Am meisten Niederschlag bekommen laut Roger Perret von Meteonews die Voralpen ab, vom Berner Oberland bis zum Bodensee. «In diesen Gebieten erwarten wir so viel Regen wie sonst in einem ganzen Monat.» Perret rechnet mit zwei grossen Regenschüben: Der erste fällt in der Nacht auf morgen Samstag, der zweite in der Nacht auf Sonntag. Schon beim ersten Schub könnten die Wasserpegel in vielen Flüssen und Seen «an die Grenzen kommen», so Perret – «beim zweiten Schub könnte es an gewissen Orten schwierig werden». Kommt zum Regen noch viel Schmelzwasser dazu, «könnten Bäche und sogar kleinere Flüsse hochgehen».

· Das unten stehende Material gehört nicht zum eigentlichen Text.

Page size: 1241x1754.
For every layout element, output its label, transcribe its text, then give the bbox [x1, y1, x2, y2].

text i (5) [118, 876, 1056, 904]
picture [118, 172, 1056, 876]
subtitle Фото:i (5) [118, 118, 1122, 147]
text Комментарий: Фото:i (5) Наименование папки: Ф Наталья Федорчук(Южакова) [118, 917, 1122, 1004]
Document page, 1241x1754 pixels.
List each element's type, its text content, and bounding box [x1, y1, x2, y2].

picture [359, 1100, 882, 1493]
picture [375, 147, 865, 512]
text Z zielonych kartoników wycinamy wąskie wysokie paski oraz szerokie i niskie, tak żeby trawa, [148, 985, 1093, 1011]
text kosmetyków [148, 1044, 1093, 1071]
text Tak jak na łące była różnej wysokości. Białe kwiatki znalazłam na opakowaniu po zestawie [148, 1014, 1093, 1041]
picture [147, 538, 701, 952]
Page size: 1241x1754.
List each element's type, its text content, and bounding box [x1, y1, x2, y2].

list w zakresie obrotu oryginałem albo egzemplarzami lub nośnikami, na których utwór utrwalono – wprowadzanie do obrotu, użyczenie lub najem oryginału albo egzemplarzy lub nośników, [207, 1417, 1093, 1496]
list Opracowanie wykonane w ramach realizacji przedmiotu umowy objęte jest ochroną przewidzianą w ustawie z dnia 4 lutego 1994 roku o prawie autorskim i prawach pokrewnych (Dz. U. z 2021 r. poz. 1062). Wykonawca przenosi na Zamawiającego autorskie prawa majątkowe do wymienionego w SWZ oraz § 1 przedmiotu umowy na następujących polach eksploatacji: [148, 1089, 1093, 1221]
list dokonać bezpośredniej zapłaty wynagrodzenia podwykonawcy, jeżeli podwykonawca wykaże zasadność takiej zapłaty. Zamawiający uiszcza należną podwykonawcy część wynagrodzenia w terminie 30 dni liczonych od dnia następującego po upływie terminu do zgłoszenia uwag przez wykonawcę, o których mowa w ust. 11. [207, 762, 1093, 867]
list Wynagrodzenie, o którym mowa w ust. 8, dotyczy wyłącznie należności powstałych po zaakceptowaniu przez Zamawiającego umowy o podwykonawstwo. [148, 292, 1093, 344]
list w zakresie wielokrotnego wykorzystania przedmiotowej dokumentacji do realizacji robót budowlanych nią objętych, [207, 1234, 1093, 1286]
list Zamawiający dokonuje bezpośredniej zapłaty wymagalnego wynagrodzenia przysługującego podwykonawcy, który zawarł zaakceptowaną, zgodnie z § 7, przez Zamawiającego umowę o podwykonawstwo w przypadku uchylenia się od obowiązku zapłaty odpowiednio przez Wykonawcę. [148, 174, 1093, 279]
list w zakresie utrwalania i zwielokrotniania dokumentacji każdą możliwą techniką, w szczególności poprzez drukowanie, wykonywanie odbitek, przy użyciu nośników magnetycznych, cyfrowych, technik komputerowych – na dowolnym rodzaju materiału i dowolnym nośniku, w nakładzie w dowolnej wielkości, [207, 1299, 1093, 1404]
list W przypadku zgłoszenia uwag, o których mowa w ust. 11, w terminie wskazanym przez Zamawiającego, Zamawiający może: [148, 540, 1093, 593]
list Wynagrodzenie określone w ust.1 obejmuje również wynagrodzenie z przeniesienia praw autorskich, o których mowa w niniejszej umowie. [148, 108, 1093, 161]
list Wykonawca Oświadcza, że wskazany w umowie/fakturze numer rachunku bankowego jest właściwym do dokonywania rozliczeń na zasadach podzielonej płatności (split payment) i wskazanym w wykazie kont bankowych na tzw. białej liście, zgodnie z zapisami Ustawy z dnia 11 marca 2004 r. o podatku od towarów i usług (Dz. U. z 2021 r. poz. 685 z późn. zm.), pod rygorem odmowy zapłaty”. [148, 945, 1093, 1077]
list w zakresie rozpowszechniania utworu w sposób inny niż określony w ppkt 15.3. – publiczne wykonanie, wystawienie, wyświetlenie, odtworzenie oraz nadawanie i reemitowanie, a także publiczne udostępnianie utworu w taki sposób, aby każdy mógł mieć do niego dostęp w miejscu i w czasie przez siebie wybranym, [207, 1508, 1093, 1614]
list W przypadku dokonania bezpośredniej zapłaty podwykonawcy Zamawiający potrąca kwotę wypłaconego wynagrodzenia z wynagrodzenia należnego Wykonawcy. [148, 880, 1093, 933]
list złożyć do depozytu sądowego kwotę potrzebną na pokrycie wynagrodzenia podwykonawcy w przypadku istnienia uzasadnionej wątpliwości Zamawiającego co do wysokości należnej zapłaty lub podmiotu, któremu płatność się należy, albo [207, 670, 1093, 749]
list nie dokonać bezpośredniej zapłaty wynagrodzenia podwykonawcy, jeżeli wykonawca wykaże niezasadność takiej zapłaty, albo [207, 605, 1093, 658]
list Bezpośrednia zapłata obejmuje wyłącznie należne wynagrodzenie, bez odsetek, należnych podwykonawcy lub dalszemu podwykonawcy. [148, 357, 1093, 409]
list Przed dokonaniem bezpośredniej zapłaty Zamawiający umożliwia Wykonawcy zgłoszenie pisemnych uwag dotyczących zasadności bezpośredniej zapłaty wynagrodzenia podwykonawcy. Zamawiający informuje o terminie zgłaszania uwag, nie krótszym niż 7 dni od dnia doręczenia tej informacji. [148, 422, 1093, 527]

Beaver-Schläuche in Aarau und Brugg
Der Kanton Aargau hat auf die Hochwassergefahr reagiert. Ein Teil des Kantonalen Führungsstabs (KFS) ist aufgeboten worden. Für gefährdete Gebiete in Aarau und Brugg wurden Schutzmassnahmen wie mobile Hochwassersperren aufgebaut. Als vorsorgliche Schutzmassnahme wurden am Freitagnachmittag im Schachen in Brugg beim Zeughausareal sogenannte «Beaver«-Schläuche ausgelegt, wie der KFS mitteilte. Es handelt sich um künstliche Dämme, die aufgepumpt und mit Wasser gefüllt werden können, um die Wassermassen aufzuhalten.
Unter Beobachtung steht auch das Aare-Kraftwerk Rüchlig in Aarau, das derzeit für 130 Millionen Franken erneuert wird. Beim Kraftwerk liegen «Beaver»-Schläuche bereit. Beim Hochwasser im August 2007 waren die Zurlindeninsel beim Kraftwerk und die Anlage Rüchlig stark beschädigt worden.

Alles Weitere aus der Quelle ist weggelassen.